Tous connectés à la même machine à broyer de l'homme.
Je n'aime pas les loups, ils tuent les moutons. Je n'aime pas les moutons, ils préfèrent se sacrifier pour échapper aux loups. J'ai suivi avec effroi ce reportage sur la stratégie d'entreprise de France Télécom qui n'avait d'autre but que de broyer les hommes afin de renouer avec le profit sans licenciements. Certes, vingt mille collaborateurs au « chomdu », ça fait désordre pour une entreprise publique. Mais quand même !
Comment ne pas faire le parallèle avec la politique agricole européenne qui, depuis quinze ans, procède pas à pas à l'élimination paysanne pour le seul profit des entreprises, des groupes, des cartels. Les gouvernants de toutes tendances, aveuglément européens, sont parvenus au fil du temps à pousser le suppositoire avec une grosse dose de vaseline démagogique. Un libéralisme créateur de richesses (pour tous ?), un capitalisme responsable (du portefeuille de qui ?), un partage équitable des profits (sans laissés pour compte ?), une relation gagnant-gagnant (vraiment à 50 % ?).
À France Télécom, le management consistait à mettre le salarié en position d'insécurité : changements de travail, salaire fluctuant, prime aléatoire, rentabilité du poste, comparatif avec l'élite, casser la cohésion du groupe, créer les rivalités, etc., etc. Une technique « made in USA » qui a fait ses preuves, et ça marche ! Démissions, dépressions et suicides à la pelle (une mode, selon les mots même de l'ex-PDG). Ça, c'est du capitalisme responsable, mais du genre « Casse-toi, pauv' con » ou « Tire-toi une balle dans la tête, sale plouc ! ».
Pour ma part, j'appelle cela de la connerie : on sème du Besancenot version agricole, José Bové, au risque de voir germer et récolter des extrémistes.
Créer l'insécurité : quel paysan est aujourd'hui serein au point d'imaginer sa carrière sur sa ferme ?
Changement de travail : quel agriculteur à ce jour peut être sûr d'assouvir sa passion pour la production qui l'a motivé à choisir ce métier ?
Salaire fluctuant : toutes les soupapes de sécurité sautent les unes après les autres au nom de l'Organisation mondiale du commerce. Dans l'intérêt de qui ?
Primes aléatoires : produire plus, moins cher, plus écolo et peut-être bien que dans sa grande largesse, la société lâchera une petite prime. Critères et montant à définir ?
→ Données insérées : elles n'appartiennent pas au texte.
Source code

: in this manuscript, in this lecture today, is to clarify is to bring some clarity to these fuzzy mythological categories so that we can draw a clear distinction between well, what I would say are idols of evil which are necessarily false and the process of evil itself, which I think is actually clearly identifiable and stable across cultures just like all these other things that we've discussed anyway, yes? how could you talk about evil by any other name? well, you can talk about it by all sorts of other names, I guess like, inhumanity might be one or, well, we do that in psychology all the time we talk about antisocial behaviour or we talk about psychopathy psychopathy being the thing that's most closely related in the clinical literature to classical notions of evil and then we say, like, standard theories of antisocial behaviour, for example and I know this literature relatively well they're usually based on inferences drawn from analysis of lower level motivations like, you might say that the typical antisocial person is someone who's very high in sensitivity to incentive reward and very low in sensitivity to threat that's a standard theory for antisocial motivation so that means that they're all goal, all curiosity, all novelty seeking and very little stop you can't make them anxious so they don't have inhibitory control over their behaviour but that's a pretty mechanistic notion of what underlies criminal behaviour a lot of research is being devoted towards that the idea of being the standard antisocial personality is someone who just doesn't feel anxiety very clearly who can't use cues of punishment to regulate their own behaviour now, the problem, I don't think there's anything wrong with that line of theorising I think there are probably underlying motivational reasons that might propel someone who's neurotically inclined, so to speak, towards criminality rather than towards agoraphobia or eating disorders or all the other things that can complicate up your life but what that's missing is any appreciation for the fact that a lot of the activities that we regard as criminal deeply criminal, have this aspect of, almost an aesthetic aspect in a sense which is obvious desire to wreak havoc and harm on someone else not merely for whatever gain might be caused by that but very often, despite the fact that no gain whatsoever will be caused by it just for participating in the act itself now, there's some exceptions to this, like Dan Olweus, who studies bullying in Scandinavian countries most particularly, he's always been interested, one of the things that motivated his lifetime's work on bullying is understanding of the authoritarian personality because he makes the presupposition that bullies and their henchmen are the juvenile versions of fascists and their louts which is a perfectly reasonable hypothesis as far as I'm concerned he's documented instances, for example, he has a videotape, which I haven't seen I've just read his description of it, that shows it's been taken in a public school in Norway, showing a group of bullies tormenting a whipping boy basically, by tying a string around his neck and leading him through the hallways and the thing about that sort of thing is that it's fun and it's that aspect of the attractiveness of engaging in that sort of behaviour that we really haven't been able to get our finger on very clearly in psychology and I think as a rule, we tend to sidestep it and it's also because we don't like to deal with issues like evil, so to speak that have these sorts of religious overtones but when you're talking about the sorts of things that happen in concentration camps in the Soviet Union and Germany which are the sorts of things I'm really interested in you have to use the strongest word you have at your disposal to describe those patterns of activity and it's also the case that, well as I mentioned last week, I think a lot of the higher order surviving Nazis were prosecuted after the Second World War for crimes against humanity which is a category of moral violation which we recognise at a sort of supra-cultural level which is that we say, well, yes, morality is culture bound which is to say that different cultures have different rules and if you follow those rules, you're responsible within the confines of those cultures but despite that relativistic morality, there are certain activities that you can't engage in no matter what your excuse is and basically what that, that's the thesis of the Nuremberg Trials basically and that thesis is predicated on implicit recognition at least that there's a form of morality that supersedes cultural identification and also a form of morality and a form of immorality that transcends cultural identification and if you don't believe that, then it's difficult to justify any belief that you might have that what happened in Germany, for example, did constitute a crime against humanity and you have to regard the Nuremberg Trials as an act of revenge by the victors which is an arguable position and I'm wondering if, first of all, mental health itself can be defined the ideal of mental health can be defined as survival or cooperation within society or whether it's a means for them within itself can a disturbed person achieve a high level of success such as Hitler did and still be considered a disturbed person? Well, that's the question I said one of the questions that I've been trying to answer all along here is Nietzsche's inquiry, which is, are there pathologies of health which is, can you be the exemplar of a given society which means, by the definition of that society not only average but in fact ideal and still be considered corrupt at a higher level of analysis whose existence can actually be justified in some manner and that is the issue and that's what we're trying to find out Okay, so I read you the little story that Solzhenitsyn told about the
Calcul de rentabilité du poste : robot ou roto avec trayeurs roumains, peu importe. L'essentiel, c'est l'obtention d'une matière première de grande qualité, pas chère et au moment opportun. Pour servir quels intérêts ?
Comparatif avec l'élite : mais regardez donc les Allemands, les Hollandais, les Danois et le peu d'Anglais qu'il reste. Chez ces gens-là, Môsieur, on est compétitif pour le plus grand bonheur des investisseurs. Soyons performants, sinon… ?
Casser la cohésion du groupe : 50 vaches, 400 000 l de quotas, boulot boulot, c'est fini l'agriculture à papa qui ronronne. Les jeunes loups formatés arrivent : 200, 500, 1 000 vaches au pied de l'usine, c'est l'avenir. À chacun son contrat, quitte à se déculotter.
L'interprofession, c'est quoi déjà ?
Quelle thérapie pour dénoncer par écrit cette connerie. Je sais, les lire, c'est moins drôle. Comme d'habitude, le fan-club de José Bové va encore m'envoyer des lettres d'insultes. Les ultra-libéraux vont encore tenter de faire pression sur la rédaction pour me virer*. Un sbire du ministère préférera probablement me cibler en direct : DSV, DDA, Police de l'eau et j'en passe, plutôt que de me prendre comme conseiller. Et vous savez quoi ? Peu m'importe.
ÉRIC CROUHY
*NDLR : Peine perdue, nous partageons son point de vue.